» **Obiettivo**
Trascrivi in una tabella Markdown le voci dalla riga che contiene "1, 5, 7, 10, 11, 18, 8, 4, 2, 9, 6" fino all'ultima riga, estremi inclusi e righe vuote escluse. Usa le colonne Riga, con un numero progressivo, e Testo, con il contenuto della riga.

» **Dati forniti**
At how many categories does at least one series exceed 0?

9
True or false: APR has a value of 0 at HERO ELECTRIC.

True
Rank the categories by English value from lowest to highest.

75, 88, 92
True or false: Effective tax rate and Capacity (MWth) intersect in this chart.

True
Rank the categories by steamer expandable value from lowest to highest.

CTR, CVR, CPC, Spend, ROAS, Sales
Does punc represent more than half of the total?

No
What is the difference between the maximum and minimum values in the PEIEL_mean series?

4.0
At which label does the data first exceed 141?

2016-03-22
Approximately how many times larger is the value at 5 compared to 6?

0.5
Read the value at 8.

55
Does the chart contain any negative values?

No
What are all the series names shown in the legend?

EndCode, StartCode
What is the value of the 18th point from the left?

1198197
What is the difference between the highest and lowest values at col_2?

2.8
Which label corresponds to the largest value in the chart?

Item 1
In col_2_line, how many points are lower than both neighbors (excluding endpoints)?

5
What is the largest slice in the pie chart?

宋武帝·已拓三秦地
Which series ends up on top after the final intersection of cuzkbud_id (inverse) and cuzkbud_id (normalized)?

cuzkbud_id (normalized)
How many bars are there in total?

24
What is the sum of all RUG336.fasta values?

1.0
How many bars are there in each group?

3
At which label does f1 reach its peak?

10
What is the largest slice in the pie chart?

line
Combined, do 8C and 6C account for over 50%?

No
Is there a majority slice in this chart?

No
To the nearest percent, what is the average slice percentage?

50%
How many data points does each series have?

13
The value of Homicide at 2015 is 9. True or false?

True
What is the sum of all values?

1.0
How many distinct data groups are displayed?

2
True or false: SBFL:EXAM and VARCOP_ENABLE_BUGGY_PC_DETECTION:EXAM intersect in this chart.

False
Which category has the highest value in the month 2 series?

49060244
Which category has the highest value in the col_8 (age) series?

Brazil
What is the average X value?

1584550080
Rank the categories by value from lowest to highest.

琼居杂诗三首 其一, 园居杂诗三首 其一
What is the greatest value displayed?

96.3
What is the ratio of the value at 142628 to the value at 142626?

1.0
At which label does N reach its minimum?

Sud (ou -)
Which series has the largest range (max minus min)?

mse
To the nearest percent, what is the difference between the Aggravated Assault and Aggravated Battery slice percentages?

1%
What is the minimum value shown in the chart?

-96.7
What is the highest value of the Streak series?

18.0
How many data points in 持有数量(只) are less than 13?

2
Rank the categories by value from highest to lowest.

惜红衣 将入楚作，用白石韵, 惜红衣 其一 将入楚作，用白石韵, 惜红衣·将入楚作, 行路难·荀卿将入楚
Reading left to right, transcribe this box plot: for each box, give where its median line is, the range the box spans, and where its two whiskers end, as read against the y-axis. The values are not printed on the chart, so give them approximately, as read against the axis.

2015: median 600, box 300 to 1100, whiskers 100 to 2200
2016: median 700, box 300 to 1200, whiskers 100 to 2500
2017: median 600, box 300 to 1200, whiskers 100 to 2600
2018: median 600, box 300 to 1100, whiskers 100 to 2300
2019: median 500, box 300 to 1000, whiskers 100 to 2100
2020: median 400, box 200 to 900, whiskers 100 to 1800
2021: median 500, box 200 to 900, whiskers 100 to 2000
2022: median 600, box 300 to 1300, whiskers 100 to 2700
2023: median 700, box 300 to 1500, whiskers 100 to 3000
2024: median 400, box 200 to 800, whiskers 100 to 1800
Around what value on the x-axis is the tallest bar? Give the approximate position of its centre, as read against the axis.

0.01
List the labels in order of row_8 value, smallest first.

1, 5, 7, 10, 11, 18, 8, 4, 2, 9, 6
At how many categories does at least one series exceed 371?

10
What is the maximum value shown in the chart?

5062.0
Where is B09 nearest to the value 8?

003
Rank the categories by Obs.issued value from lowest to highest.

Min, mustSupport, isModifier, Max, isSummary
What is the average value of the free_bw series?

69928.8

» **Soluzione**
| Riga | Testo |
|---|---|
| 1 | 1, 5, 7, 10, 11, 18, 8, 4, 2, 9, 6 |
| 2 | At how many categories does at least one series exceed 371? |
| 3 | 10 |
| 4 | What is the maximum value shown in the chart? |
| 5 | 5062.0 |
| 6 | Where is B09 nearest to the value 8? |
| 7 | 003 |
| 8 | Rank the categories by Obs.issued value from lowest to highest. |
| 9 | Min, mustSupport, isModifier, Max, isSummary |
| 10 | What is the average value of the free_bw series? |
| 11 | 69928.8 |